INPUT DATA:
□ □ □ □

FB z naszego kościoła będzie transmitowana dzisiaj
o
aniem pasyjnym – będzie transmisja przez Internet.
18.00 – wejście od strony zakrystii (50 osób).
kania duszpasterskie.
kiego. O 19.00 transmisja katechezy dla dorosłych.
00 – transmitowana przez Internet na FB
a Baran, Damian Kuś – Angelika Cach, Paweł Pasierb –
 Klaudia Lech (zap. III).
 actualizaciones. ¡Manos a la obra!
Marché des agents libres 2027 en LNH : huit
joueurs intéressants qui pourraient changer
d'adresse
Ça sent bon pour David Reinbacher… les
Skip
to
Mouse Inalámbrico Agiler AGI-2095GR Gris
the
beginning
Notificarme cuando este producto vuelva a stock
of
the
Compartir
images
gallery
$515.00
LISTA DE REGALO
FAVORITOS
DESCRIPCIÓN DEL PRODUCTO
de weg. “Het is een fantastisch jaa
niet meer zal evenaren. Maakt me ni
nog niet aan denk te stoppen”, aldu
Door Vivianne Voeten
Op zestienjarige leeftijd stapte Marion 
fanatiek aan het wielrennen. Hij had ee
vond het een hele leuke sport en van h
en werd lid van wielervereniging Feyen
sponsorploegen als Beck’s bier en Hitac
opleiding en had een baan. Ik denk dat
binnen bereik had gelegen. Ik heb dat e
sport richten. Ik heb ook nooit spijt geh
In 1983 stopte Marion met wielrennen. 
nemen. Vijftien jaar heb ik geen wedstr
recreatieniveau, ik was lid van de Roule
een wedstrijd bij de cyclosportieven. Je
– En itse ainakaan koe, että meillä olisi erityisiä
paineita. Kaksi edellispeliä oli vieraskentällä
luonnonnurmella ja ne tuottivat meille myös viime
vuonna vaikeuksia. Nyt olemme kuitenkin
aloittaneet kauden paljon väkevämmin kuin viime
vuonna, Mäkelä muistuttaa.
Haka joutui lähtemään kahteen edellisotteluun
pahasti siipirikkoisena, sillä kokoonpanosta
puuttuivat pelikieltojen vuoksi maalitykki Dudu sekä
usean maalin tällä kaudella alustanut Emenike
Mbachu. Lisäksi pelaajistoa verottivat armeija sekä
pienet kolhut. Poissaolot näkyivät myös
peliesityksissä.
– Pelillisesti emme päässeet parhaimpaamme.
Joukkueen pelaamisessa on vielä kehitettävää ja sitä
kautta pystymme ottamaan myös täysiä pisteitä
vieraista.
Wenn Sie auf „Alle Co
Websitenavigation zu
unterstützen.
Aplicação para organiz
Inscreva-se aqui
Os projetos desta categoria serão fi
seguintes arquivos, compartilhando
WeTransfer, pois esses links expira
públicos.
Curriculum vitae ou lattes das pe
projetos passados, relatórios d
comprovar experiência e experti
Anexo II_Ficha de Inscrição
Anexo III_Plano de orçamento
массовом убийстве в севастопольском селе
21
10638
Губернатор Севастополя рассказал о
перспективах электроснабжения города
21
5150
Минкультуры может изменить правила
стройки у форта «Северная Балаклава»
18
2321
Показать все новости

□ □ □ □

WHAT IS NEEDED: Every entry that appears above should be duplicated exactly.

YOUR SOLUTION:
FB z naszego kościoła będzie transmitowana dzisiaj
o
aniem pasyjnym – będzie transmisja przez Internet.
18.00 – wejście od strony zakrystii (50 osób).
kania duszpasterskie.
kiego. O 19.00 transmisja katechezy dla dorosłych.
00 – transmitowana przez Internet na FB
a Baran, Damian Kuś – Angelika Cach, Paweł Pasierb –
 Klaudia Lech (zap. III).
 actualizaciones. ¡Manos a la obra!
Marché des agents libres 2027 en LNH : huit
joueurs intéressants qui pourraient changer
d'adresse
Ça sent bon pour David Reinbacher… les
Skip
to
Mouse Inalámbrico Agiler AGI-2095GR Gris
the
beginning
Notificarme cuando este producto vuelva a stock
of
the
Compartir
images
gallery
$515.00
LISTA DE REGALO
FAVORITOS
DESCRIPCIÓN DEL PRODUCTO
de weg. “Het is een fantastisch jaa
niet meer zal evenaren. Maakt me ni
nog niet aan denk te stoppen”, aldu
Door Vivianne Voeten
Op zestienjarige leeftijd stapte Marion 
fanatiek aan het wielrennen. Hij had ee
vond het een hele leuke sport en van h
en werd lid van wielervereniging Feyen
sponsorploegen als Beck’s bier en Hitac
opleiding en had een baan. Ik denk dat
binnen bereik had gelegen. Ik heb dat e
sport richten. Ik heb ook nooit spijt geh
In 1983 stopte Marion met wielrennen. 
nemen. Vijftien jaar heb ik geen wedstr
recreatieniveau, ik was lid van de Roule
een wedstrijd bij de cyclosportieven. Je
– En itse ainakaan koe, että meillä olisi erityisiä
paineita. Kaksi edellispeliä oli vieraskentällä
luonnonnurmella ja ne tuottivat meille myös viime
vuonna vaikeuksia. Nyt olemme kuitenkin
aloittaneet kauden paljon väkevämmin kuin viime
vuonna, Mäkelä muistuttaa.
Haka joutui lähtemään kahteen edellisotteluun
pahasti siipirikkoisena, sillä kokoonpanosta
puuttuivat pelikieltojen vuoksi maalitykki Dudu sekä
usean maalin tällä kaudella alustanut Emenike
Mbachu. Lisäksi pelaajistoa verottivat armeija sekä
pienet kolhut. Poissaolot näkyivät myös
peliesityksissä.
– Pelillisesti emme päässeet parhaimpaamme.
Joukkueen pelaamisessa on vielä kehitettävää ja sitä
kautta pystymme ottamaan myös täysiä pisteitä
vieraista.
Wenn Sie auf „Alle Co
Websitenavigation zu
unterstützen.
Aplicação para organiz
Inscreva-se aqui
Os projetos desta categoria serão fi
seguintes arquivos, compartilhando
WeTransfer, pois esses links expira
públicos.
Curriculum vitae ou lattes das pe
projetos passados, relatórios d
comprovar experiência e experti
Anexo II_Ficha de Inscrição
Anexo III_Plano de orçamento
массовом убийстве в севастопольском селе
21
10638
Губернатор Севастополя рассказал о
перспективах электроснабжения города
21
5150
Минкультуры может изменить правила
стройки у форта «Северная Балаклава»
18
2321
Показать все новости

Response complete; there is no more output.